• Texto apresentado:

Os mercados europeus operaram sem direção definida nesta terça-feira, refletindo o alívio das tensões no Oriente Médio e a expectativa dos investidores pela próxima decisão de política monetária do Banco Central Europeu (BCE).
Por volta das primeiras horas do pregão, o índice pan-europeu Stoxx 600 permanecia estável, enquanto o DAX, da Alemanha, registrava leve queda. Já o CAC 40, da França, operava próximo da estabilidade, e o FTSE 100, do Reino Unido, apresentava recuo moderado.
O sentimento dos mercados foi influenciado pela sinalização de que Irã e Israel interromperam a recente escalada de ataques, reduzindo temporariamente os temores de uma ampliação do conflito na região. Apesar disso, o cenário segue delicado. O Estreito de Ormuz, rota estratégica por onde passa cerca de um quinto do petróleo e do gás natural liquefeito consumidos no mundo, continua com restrições ao tráfego de petroleiros.
Com a diminuição das preocupações imediatas, os contratos futuros do petróleo Brent recuaram, embora permaneçam em patamares superiores aos observados antes do início da crise. Os rendimentos dos títulos públicos da zona do euro também caíram, indicando uma busca maior por ativos considerados seguros.

• Usando as informações:
a) Resuma em duas frases o texto sobre os mercados europeus.
b) Prossiga a redação do texto sobre os mercados europeus a partir do último parágrafo.

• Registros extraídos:
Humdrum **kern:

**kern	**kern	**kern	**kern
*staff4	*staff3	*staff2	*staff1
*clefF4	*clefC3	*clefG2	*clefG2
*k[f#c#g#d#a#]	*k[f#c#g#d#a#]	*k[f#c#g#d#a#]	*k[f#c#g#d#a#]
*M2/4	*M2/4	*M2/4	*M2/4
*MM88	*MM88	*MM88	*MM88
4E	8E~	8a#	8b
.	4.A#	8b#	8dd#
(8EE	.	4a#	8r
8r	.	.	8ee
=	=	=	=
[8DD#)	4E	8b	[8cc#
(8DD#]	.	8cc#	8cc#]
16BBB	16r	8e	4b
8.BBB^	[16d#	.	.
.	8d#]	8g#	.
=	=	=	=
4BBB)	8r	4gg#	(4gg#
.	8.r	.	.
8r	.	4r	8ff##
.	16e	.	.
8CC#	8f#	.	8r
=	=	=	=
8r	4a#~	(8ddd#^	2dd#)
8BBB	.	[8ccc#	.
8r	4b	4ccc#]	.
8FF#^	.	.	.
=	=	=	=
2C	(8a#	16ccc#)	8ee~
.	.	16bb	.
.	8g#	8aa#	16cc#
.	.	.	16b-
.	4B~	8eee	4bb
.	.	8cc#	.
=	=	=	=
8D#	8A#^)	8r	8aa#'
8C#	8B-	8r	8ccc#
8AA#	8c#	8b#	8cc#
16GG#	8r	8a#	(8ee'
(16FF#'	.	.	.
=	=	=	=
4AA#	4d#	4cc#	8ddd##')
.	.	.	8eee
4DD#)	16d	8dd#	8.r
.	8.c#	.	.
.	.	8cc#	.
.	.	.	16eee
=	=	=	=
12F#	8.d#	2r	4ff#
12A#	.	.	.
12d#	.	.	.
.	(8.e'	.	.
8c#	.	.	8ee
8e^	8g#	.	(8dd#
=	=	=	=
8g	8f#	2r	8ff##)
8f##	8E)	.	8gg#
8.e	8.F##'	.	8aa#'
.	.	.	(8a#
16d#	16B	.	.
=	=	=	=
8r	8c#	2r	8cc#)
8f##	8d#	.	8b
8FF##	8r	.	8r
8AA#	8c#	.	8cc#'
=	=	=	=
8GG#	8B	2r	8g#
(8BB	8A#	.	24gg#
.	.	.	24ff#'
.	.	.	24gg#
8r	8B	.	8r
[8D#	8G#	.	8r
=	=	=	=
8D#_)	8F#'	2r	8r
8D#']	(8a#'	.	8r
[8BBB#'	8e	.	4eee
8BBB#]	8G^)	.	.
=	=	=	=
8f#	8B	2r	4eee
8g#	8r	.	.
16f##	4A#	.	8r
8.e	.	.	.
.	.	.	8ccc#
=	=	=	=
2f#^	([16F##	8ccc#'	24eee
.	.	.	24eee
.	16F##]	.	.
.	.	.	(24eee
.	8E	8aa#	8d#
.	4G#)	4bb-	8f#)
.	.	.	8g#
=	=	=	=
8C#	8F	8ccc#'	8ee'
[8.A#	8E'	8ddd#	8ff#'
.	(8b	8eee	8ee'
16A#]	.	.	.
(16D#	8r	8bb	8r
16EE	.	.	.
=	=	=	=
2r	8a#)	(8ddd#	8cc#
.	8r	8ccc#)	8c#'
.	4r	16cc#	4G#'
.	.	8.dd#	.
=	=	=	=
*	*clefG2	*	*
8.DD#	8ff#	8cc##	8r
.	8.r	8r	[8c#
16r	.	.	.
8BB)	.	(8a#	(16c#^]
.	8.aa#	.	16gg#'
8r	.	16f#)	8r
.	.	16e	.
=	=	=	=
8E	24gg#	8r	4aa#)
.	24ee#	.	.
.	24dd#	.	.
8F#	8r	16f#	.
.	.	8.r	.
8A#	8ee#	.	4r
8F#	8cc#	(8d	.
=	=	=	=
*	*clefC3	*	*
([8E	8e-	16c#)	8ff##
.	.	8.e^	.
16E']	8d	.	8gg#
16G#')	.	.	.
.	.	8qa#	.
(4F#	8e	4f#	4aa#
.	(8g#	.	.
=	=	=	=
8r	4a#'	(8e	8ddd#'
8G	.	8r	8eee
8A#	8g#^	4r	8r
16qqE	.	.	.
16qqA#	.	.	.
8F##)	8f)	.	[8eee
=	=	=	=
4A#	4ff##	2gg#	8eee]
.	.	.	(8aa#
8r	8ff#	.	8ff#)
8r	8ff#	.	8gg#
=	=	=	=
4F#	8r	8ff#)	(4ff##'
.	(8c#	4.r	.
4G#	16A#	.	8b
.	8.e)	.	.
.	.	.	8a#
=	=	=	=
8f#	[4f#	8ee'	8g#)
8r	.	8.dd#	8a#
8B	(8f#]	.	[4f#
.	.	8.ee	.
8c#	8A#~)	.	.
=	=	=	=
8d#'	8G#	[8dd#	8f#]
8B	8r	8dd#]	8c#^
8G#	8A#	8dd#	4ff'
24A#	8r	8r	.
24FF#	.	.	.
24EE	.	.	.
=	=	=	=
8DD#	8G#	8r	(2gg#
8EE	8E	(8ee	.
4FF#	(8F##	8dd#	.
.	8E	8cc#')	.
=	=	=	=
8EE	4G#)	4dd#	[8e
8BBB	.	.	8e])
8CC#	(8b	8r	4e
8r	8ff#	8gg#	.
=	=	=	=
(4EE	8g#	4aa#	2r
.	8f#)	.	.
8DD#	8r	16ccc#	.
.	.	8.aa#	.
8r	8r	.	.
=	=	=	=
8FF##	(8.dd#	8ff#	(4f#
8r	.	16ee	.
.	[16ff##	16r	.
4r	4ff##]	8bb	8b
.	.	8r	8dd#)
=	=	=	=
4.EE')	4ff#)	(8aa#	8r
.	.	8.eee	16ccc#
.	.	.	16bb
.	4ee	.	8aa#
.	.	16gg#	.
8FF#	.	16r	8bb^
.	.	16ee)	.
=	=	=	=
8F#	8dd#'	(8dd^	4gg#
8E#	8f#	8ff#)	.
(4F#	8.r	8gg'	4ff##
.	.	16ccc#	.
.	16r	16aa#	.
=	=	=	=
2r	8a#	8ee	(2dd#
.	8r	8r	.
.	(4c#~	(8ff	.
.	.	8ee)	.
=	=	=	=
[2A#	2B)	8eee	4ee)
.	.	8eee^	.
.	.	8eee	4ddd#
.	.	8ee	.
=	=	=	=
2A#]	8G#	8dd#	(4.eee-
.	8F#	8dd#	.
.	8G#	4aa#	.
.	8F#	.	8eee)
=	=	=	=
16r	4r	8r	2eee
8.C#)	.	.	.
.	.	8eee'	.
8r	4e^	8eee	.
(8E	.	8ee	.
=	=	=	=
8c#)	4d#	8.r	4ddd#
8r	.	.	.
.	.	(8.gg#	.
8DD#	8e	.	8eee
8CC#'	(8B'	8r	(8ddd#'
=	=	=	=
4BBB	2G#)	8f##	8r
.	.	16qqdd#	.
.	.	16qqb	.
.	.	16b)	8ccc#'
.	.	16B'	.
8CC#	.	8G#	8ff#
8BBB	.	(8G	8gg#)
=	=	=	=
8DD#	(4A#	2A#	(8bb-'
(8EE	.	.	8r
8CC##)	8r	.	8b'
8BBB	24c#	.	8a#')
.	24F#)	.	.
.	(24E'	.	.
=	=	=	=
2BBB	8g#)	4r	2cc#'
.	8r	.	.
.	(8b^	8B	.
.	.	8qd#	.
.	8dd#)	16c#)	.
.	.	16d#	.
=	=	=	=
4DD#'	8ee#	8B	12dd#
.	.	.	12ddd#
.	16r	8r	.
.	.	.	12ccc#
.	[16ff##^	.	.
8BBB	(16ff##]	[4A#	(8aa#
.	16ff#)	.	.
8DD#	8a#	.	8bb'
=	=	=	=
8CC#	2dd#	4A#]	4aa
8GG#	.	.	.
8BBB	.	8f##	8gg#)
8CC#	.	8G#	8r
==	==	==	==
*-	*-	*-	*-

• Respostas por item:
a) Os mercados europeus operaram sem direção definida nesta terça-feira, com o Stoxx 600 estável, o CAC 40 próximo da estabilidade e o DAX e o FTSE 100 em queda, diante da interrupção da escalada de ataques entre Irã e Israel e da expectativa pela decisão de política monetária do BCE. Com a diminuição das preocupações imediatas, os contratos futuros do petróleo Brent e os rendimentos dos títulos da zona do euro recuaram, embora o Estreito de Ormuz continue com restrições ao tráfego de petroleiros.

b)
No radar dos investidores está a reunião do Banco Central Europeu, marcada para quinta-feira. A expectativa é de um novo aumento das taxas de juros diante das pressões inflacionárias, especialmente após a alta dos preços da energia provocada pelas incertezas geopolíticas. Nos Estados Unidos, o mercado também segue avaliando a possibilidade de novos ajustes monetários por parte do Federal Reserve ainda este ano.
Entre os destaques corporativos, as ações da farmacêutica GlaxoSmithKline (GSK) recuaram após o anúncio da aquisição da empresa de biotecnologia Nuvalent por US$ 10,6 bilhões. O negócio amplia a presença da companhia britânica no desenvolvimento de tratamentos contra o câncer de pulmão.